_Job item:_
Reproduce the entries shown below only from the line with "X021100Y006500D03*" down to the line with "X007099Y012917D03*", keeping both end lines and copying each one exactly.

_Electronic design files:_
#####
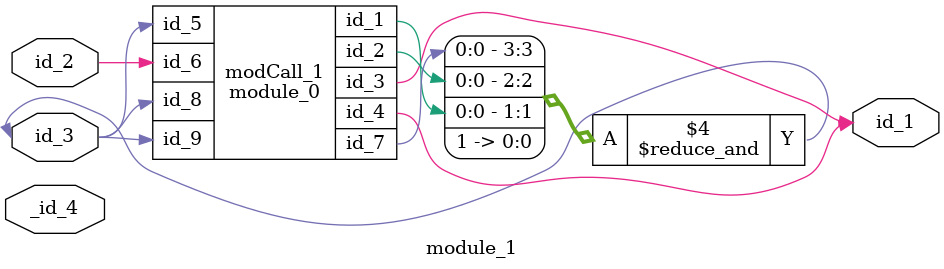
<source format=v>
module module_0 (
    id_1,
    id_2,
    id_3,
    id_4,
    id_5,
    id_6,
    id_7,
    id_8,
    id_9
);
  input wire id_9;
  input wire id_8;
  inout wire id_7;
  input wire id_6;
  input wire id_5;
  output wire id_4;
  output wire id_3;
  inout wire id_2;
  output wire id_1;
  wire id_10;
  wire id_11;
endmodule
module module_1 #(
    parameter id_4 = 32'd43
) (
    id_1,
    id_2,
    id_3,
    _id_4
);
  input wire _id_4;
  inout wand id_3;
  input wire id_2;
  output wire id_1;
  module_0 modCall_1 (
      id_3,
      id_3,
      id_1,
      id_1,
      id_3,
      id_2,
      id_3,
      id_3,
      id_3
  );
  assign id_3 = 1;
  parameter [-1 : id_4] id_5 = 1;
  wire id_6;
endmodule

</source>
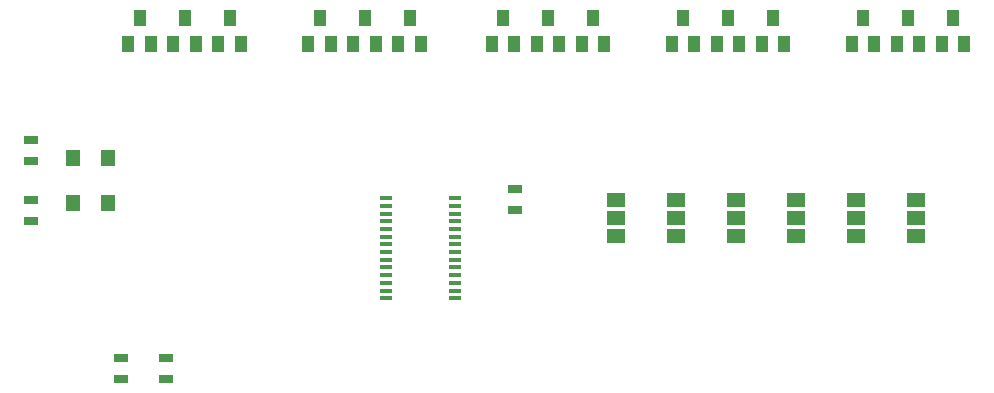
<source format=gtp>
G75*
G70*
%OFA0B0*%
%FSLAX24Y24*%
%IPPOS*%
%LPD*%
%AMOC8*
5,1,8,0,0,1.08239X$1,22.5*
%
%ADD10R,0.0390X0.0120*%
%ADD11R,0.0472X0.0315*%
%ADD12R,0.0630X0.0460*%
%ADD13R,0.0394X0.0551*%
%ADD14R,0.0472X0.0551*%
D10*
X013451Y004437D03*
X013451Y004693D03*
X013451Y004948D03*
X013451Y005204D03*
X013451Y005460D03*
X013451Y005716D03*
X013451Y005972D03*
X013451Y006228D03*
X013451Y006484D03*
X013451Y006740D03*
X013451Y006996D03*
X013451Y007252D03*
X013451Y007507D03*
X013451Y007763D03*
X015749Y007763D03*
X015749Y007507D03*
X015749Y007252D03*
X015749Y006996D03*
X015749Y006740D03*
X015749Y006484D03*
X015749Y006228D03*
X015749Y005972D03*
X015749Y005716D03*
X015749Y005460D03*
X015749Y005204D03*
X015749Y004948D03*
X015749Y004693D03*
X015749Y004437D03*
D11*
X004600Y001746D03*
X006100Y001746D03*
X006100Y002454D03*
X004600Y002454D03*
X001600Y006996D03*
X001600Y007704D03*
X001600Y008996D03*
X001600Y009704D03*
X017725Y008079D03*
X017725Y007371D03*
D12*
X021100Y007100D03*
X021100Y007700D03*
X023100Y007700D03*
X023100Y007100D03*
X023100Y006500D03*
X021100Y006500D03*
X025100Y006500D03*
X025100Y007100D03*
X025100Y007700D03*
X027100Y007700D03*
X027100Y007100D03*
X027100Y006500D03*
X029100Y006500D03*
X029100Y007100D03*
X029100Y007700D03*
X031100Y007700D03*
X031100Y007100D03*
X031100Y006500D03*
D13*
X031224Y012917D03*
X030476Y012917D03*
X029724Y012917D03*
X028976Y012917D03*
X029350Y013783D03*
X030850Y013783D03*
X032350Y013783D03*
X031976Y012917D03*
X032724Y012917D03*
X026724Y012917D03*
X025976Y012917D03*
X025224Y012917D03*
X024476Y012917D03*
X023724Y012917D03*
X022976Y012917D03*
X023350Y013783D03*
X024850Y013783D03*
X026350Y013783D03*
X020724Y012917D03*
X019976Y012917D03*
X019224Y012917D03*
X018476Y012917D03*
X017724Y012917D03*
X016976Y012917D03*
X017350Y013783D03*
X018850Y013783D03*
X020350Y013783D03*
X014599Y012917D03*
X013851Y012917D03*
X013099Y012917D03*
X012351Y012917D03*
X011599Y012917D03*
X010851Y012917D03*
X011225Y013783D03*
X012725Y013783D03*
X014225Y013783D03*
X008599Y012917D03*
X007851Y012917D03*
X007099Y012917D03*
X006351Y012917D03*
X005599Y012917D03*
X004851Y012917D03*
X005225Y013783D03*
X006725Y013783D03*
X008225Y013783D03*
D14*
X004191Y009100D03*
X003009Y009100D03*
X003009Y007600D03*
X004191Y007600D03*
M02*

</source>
#####
_The answer:_
X021100Y006500D03*
X025100Y006500D03*
X025100Y007100D03*
X025100Y007700D03*
X027100Y007700D03*
X027100Y007100D03*
X027100Y006500D03*
X029100Y006500D03*
X029100Y007100D03*
X029100Y007700D03*
X031100Y007700D03*
X031100Y007100D03*
X031100Y006500D03*
D13*
X031224Y012917D03*
X030476Y012917D03*
X029724Y012917D03*
X028976Y012917D03*
X029350Y013783D03*
X030850Y013783D03*
X032350Y013783D03*
X031976Y012917D03*
X032724Y012917D03*
X026724Y012917D03*
X025976Y012917D03*
X025224Y012917D03*
X024476Y012917D03*
X023724Y012917D03*
X022976Y012917D03*
X023350Y013783D03*
X024850Y013783D03*
X026350Y013783D03*
X020724Y012917D03*
X019976Y012917D03*
X019224Y012917D03*
X018476Y012917D03*
X017724Y012917D03*
X016976Y012917D03*
X017350Y013783D03*
X018850Y013783D03*
X020350Y013783D03*
X014599Y012917D03*
X013851Y012917D03*
X013099Y012917D03*
X012351Y012917D03*
X011599Y012917D03*
X010851Y012917D03*
X011225Y013783D03*
X012725Y013783D03*
X014225Y013783D03*
X008599Y012917D03*
X007851Y012917D03*
X007099Y012917D03*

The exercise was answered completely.